Based on their disregard for the court’s orders
and discovery rules in the past, the court can
only conclude that their behavior with
regard to the latest subpoena was willful
and in bad faith, just as it was with the
ATSI subpoenas.
Due
to the harshness of dismissal, the court has
considered other sanctions but does not find them
to be as effective considering the
circumstances of plaintiffs’ transgressions.
For example, an adverse inference
10
instruction
is not applicable as the subject matter of plaintiffs’
actions, defendants trading in nonparties, is actually
not relevant to plaintiffs’ burden of proof and thus
would be no punishment at all. The court also believes
that monetary sanctions would not effectively deter
future misconduct were this litigation to continue due
to plaintiffs’ failure to heed the court’s explicit warning
that any further violations would result in dismissal.

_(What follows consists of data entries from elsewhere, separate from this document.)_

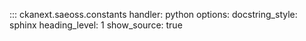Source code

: ::: ckanext.saeoss.constants
    handler: python
    options:
        docstring_style: sphinx
        heading_level: 1
        show_source: true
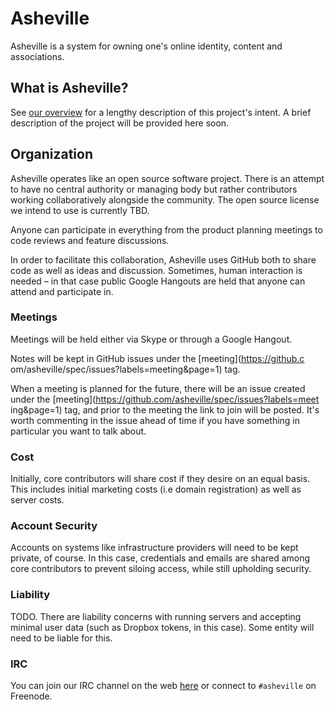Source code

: # Asheville

Asheville is a system for owning one's online identity, content and
associations.

## What is Asheville?

See [our overview](overview.md) for a lengthy description of this project's intent. A brief description of the project will be provided here soon.

## Organization

Asheville operates like an open source software project. There is an
attempt to have no central authority or managing body but rather
contributors working collaboratively alongside the community. The open source license we intend to use is currently TBD.

Anyone can participate in everything from the product planning meetings
to code reviews and feature discussions.

In order to facilitate this collaboration, Asheville uses GitHub both to
share code as well as ideas and discussion. Sometimes, human interaction
is needed – in that case public Google Hangouts are held that anyone can
attend and participate in.

### Meetings

Meetings will be held either via Skype or through a Google Hangout.

Notes will be kept in GitHub issues under the [meeting](https://github.c
om/asheville/spec/issues?labels=meeting&page=1) tag.

When a meeting is planned for the future, there will be an issue created
under the [meeting](https://github.com/asheville/spec/issues?labels=meet
ing&page=1) tag, and prior to the meeting the link to join will be
posted. It's worth commenting in the issue ahead of time if you have
something in particular you want to talk about.

### Cost

Initially, core contributors will share cost if they desire on an equal
basis. This includes initial marketing costs (i.e domain registration)
as well as server costs.

### Account Security

Accounts on systems like infrastructure providers will need to be kept
private, of course. In this case, credentials and emails are shared
among core contributors to prevent siloing access, while still upholding
security.

### Liability

TODO. There are liability concerns with running servers and accepting
minimal user data (such as Dropbox tokens, in this case). Some entity
will need to be liable for this.

### IRC

You can join our IRC channel on the web [here](http://webchat.freenode.net/?channels=asheville)
or connect to `#asheville` on Freenode.
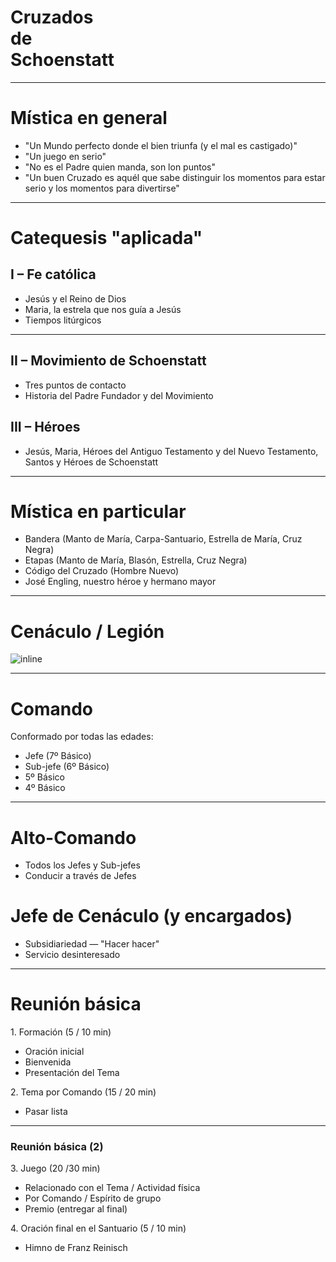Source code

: # Cruzados<br>de<br>Schoenstatt

---

# Mística en general

- "Un Mundo perfecto donde el bien triunfa (y el mal es castigado)"
- "Un juego en serio"
- "No es el Padre quien manda, son lon puntos"
- "Un buen Cruzado es aquél que sabe distinguir los momentos para estar serio y los momentos para divertirse"

---

# Catequesis "aplicada"

## I – Fe católica

- Jesús y el Reino de Dios
- Maria, la estrela que nos guía a Jesús
- Tiempos litúrgicos

---

## II – Movimiento de Schoenstatt

- Tres puntos de contacto
- Historia del Padre Fundador y del Movimiento

##  III – Héroes

- Jesús, Maria, Héroes del Antiguo Testamento y del Nuevo Testamento, Santos y Héroes de Schoenstatt

---

# Mística en particular

- Bandera (Manto de María, Carpa-Santuario, Estrella de María, Cruz Negra)
- Etapas (Manto de María, Blasón, Estrella, Cruz Negra)
- Código del Cruzado (Hombre Nuevo)
- José Engling, nuestro héroe y hermano mayor

---

# Cenáculo / Legión

![inline](esquema.png)

---

# Comando

Conformado por todas las edades:

- Jefe (7º Básico)
- Sub-jefe (6º Básico)
- 5º Básico
- 4º Básico

---

# Alto-Comando

- Todos los Jefes y Sub-jefes
- Conducir a través de Jefes

# Jefe de Cenáculo (y encargados)

- Subsidiariedad — "Hacer hacer"
- Servicio desinteresado

---

# Reunión básica

1\. Formación (5 / 10 min)

- Oración inicial
- Bienvenida
- Presentación del Tema

2\. Tema por Comando (15 / 20 min)

- Pasar lista

---

### Reunión básica (2)


3\. Juego (20 /30 min)

- Relacionado con el Tema / Actividad física
- Por Comando / Espírito de grupo
- Premio (entregar al final)
	
4\. Oración final en el Santuario (5 / 10 min)

- Himno de Franz Reinisch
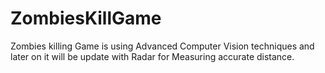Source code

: # ZombiesKillGame
Zombies killing Game is using Advanced Computer Vision techniques and later on it will be update with Radar for Measuring accurate distance.

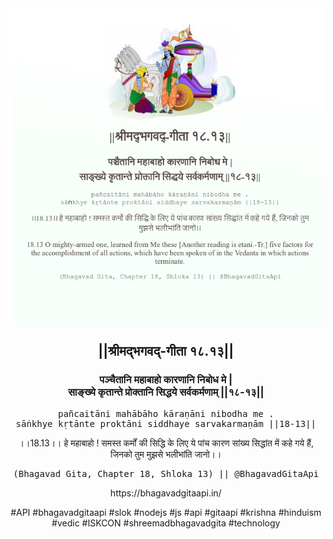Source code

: <img src="../../asset/BG_18_13.png"/>
<center><h2>||श्रीमद्‍भगवद्‍-गीता १८.१३||</h2>
<h3>पञ्चैतानि महाबाहो कारणानि निबोध मे |<br/>साङ्ख्ये कृतान्ते प्रोक्तानि सिद्धये सर्वकर्मणाम् ||१८-१३||</h3>
<pre>pañcaitāni mahābāho kāraṇāni nibodha me .<br/>sāṅkhye kṛtānte proktāni siddhaye sarvakarmaṇām ||18-13||</pre>
<p>।।18.13।। हे महाबाहो ! समस्त कर्मों की सिद्धि के लिए ये पांच कारण सांख्य सिद्धांत में कहे गये हैं, जिनको तुम मुझसे भलीभांति जानो।।</p>
<pre>(Bhagavad Gita, Chapter 18, Shloka 13) || @BhagavadGitaApi</pre><p>https://bhagavadgitaapi.in/</p><p>#API #bhagavadgitaapi #slok #nodejs #js #api #gitaapi #krishna #hinduism #vedic #ISKCON #shreemadbhagavadgita #technology</p></center>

Plaintiffs’ conduct has diverted the court’s attention
from the efficient adjudication of this case and its
case docket, despite clear warnings and orders to adhere
to plaintiffs’ obligations as litigants. This failure
to respect the court and its orders justifies dismissal
of plaintiffs’ complaint as both a remedy and a deterrent
to future misconduct. See United States Freight Co.,
v. Penn Central Transp. Co., 716 F.2d 954, 955 (2d Cir.
1983).
11
Conclusion
Plaintiffs’
complaint is dismissed pursuant to Rule
37(b)(2), F.R. Civ. P., as to all defendants with
prejudice due to plaintiffs’ repeated and
flagrant disregard for the court’s orders.